TASK INPUTS:

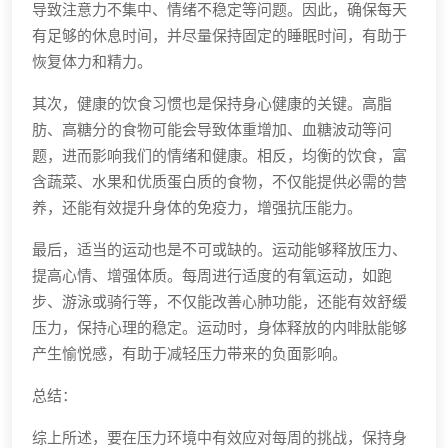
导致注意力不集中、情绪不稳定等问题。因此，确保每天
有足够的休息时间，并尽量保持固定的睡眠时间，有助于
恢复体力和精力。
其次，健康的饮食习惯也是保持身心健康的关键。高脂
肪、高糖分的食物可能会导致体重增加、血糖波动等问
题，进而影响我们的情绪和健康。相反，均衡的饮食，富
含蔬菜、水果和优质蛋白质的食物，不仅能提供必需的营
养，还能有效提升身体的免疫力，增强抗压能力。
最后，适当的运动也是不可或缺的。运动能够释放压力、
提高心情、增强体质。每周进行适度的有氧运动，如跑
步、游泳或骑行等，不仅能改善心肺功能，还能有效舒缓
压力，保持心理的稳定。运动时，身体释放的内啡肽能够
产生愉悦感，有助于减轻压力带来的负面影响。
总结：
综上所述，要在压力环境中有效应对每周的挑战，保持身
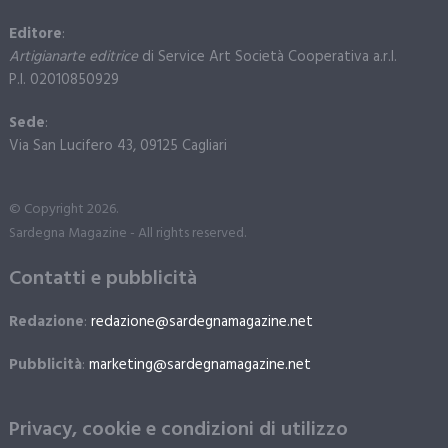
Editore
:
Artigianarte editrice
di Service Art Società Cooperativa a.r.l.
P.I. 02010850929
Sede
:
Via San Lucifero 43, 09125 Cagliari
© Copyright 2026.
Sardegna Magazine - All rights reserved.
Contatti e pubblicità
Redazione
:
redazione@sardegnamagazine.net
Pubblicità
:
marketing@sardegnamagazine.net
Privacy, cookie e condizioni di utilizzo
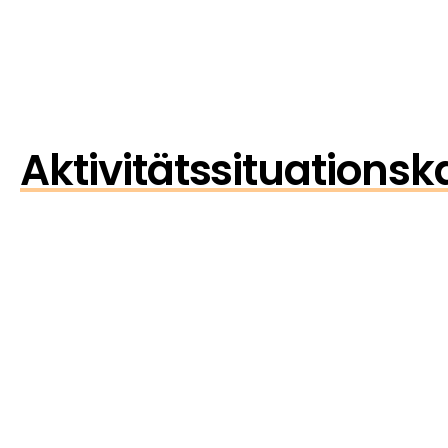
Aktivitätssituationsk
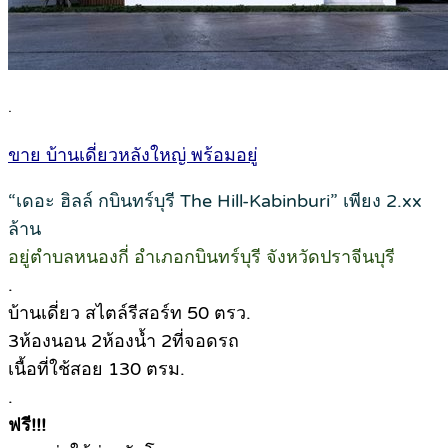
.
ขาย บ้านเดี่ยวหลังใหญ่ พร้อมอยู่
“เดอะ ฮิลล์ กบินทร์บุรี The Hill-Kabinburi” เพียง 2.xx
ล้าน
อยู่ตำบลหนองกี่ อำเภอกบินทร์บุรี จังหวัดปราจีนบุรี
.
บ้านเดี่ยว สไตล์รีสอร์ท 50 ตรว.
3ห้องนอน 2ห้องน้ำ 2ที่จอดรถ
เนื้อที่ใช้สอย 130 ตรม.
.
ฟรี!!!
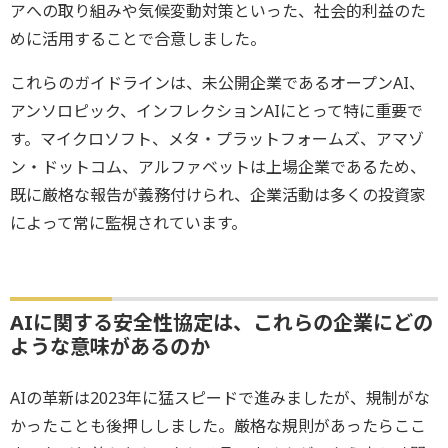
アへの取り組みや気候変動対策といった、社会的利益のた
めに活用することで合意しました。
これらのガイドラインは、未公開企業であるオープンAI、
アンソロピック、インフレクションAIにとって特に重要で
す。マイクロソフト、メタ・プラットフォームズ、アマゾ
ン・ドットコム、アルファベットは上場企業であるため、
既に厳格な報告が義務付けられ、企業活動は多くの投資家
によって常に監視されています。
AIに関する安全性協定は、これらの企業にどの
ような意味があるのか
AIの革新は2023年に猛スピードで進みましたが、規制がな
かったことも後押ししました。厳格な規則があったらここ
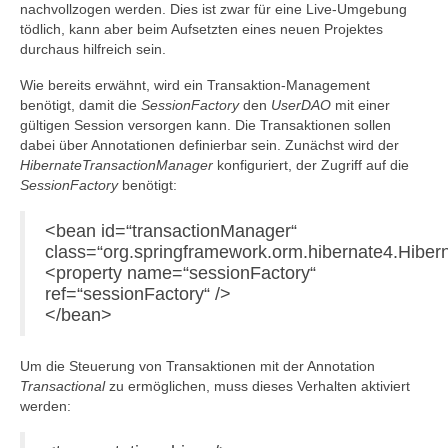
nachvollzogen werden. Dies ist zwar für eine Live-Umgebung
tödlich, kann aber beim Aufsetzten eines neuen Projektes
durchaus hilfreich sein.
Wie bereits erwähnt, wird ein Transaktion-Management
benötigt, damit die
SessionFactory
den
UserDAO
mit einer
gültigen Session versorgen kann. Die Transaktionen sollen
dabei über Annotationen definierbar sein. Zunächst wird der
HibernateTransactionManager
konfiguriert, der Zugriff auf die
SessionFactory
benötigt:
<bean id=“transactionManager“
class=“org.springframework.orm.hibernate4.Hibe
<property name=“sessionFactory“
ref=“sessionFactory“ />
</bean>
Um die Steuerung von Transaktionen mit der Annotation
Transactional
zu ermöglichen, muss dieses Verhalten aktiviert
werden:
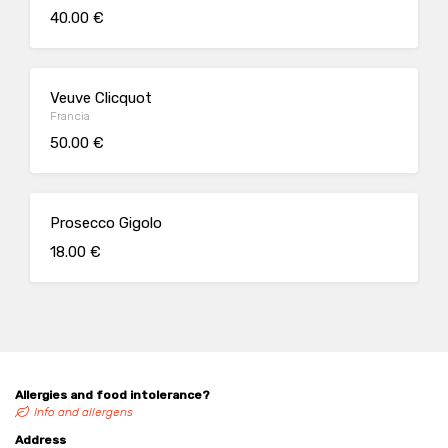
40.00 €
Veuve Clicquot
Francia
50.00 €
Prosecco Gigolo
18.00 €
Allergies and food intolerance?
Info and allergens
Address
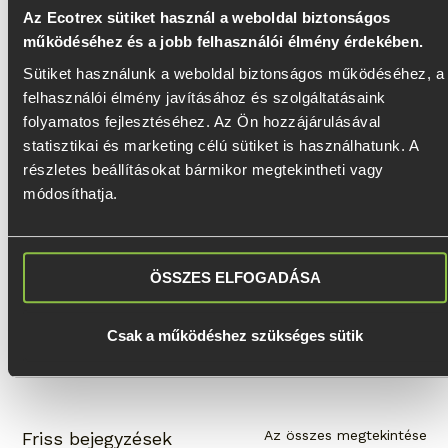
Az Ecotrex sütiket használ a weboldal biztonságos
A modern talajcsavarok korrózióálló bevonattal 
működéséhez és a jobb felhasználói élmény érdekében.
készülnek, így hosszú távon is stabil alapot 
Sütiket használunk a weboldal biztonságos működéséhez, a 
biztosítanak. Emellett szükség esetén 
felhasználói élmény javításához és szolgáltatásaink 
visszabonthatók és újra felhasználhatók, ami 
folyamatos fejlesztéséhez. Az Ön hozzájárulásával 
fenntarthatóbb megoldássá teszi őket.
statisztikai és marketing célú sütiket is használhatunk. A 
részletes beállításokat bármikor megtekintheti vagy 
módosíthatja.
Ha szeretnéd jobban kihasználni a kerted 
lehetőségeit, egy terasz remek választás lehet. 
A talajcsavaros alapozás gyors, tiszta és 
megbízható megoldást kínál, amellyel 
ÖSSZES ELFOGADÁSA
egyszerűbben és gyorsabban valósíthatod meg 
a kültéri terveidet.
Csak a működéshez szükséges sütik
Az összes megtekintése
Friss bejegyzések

PROBLEM DESCRIPTION: List every line in the listing above that contains the string "felhasználói".

PROBLEM SOLUTION:
működéséhez és a jobb felhasználói élmény érdekében.
felhasználói élmény javításához és szolgáltatásaink 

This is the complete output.